V3027 The variable ‘DisableLanguageExtensions’ was utilized in the logical expression before it was verified against null in the same logical expression. MSVCParamsGenerator.cs 1118

It is an error to verify the variable against null after the call of Equals function. In fact there is no real bug here, because according to API, the variable “CompileAsManaged” and “DisableLanguageExtensions” cannot contain null. That’s why the checks can be simplified to:

CompileAsManaged == string.Empty
DisableLanguageExtensions == string.Empty

Let’s see which code fragments got the attention of our analyzer.
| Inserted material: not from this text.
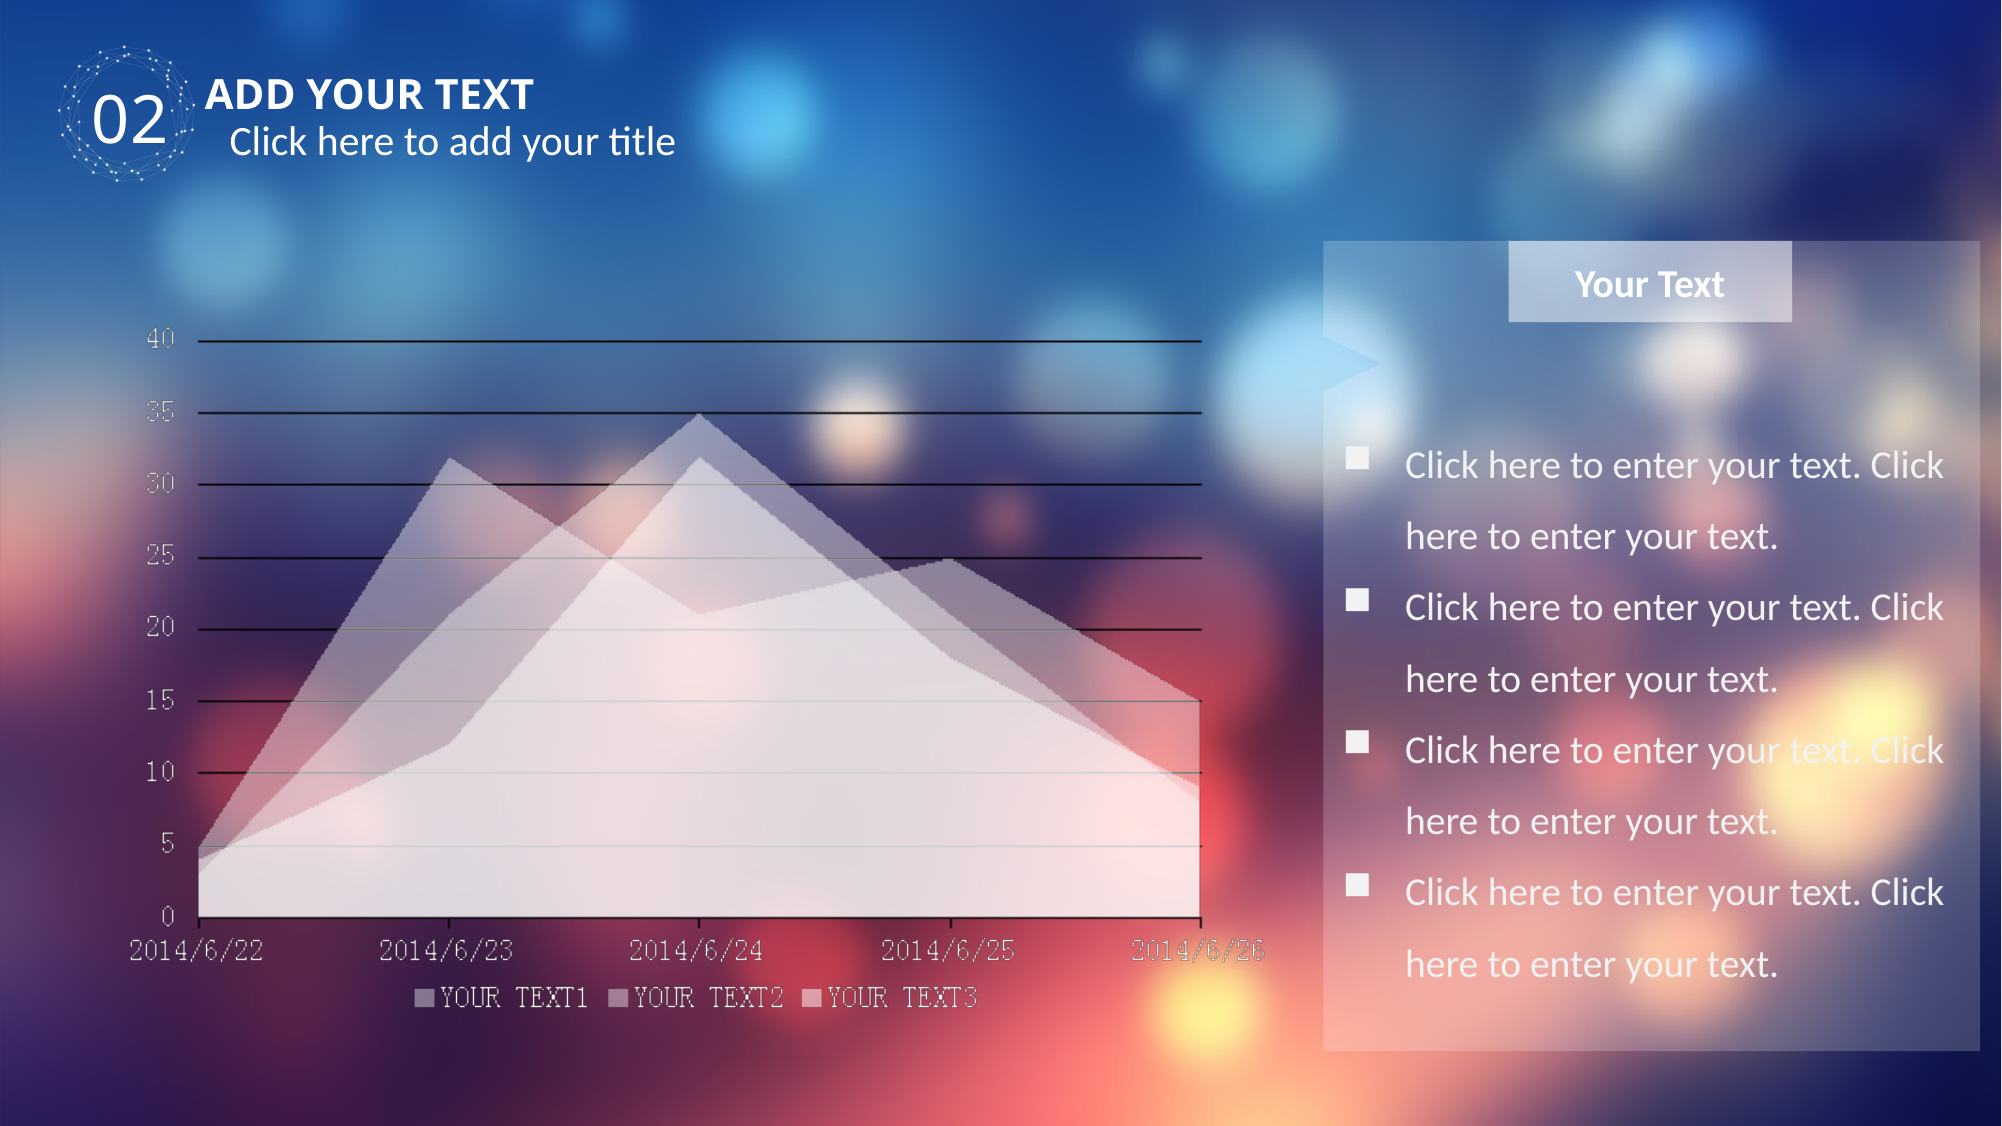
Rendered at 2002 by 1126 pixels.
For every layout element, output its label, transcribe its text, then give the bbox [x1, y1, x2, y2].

private static DialogResult ShowModalDialog(....)
{
....
if (buttons == MessageBoxButtons.YesNo ||
buttons == MessageBoxButtons.YesNoCancel)
return DialogResult.Yes;
else if (buttons == MessageBoxButtons.OKCancel)
return DialogResult.OK;
else
return DialogResult.OK;
}

V3004 The ‘then’ statement is equivalent to the ‘else’ statement. Utilities.cs 496

The verification of buttons variable against MessageBoxButtons.OKCancel makes no sense, as in any case DialogResult.OK will be returned. As a result, the code shrinks to:

return (buttons == MessageBoxButtons.YesNo || 
buttons == MessageBoxButtons.YesNoCancel) ?
DialogResult.Yes : DialogResult.OK;

And the last one. Perhaps, the refactoring is to blame here:

public bool ReadPlog(....)
{
....
XmlReadMode readMode = XmlReadMode.Auto;
....
readMode = dataset.ReadXml(filename);
....
}

V3008 The ‘readMode’ variable is assigned values twice successively. Perhaps this is a mistake. Check lines: 512, 507. PlogController.cs 512

Conclusion

Checking your own code provokes various feelings. At times, you try to fix your own bug as soon as possible, or find an excuse for it. If it is somebody’s mistake, there are totally different feelings. So here’s the biggest problem — to realize that we are all just human beings, and we all make mistakes. Some people are able to admit their own imperfection, but some continue persisting.

- … These are not real bugs…

- … It’s easy to fix…

- … It has worked for 5 years and nobody had any complaints.

Indeed, some errors are easy to fix, which gives hope. But it’s not very easy to notice a typo or an error. Quite often a bug is detected not by a programmer, but a tester — or worse still, by a user.

The main aim of our analyzer is to help you find these errors and misprints. You would probably agree that one chooses Microsoft Word rather than Notepad, if there is a need to write a big portion of text. And the code of some programs is much bigger than that of some much-talked-of bestsellers.

PVS-Studio, in fact, is the system spell checker from Microsoft Word for your code. It will give a hint to you, pointing to a place where you hastened too much, made a typo, or formulated your thought in a way you hadn’t intended. Correct expression of the thought in the text of a book is really important for a reader, and the logic formulation is important for the program user. Having PVS-Studio you will be able to express your ideas more accurately.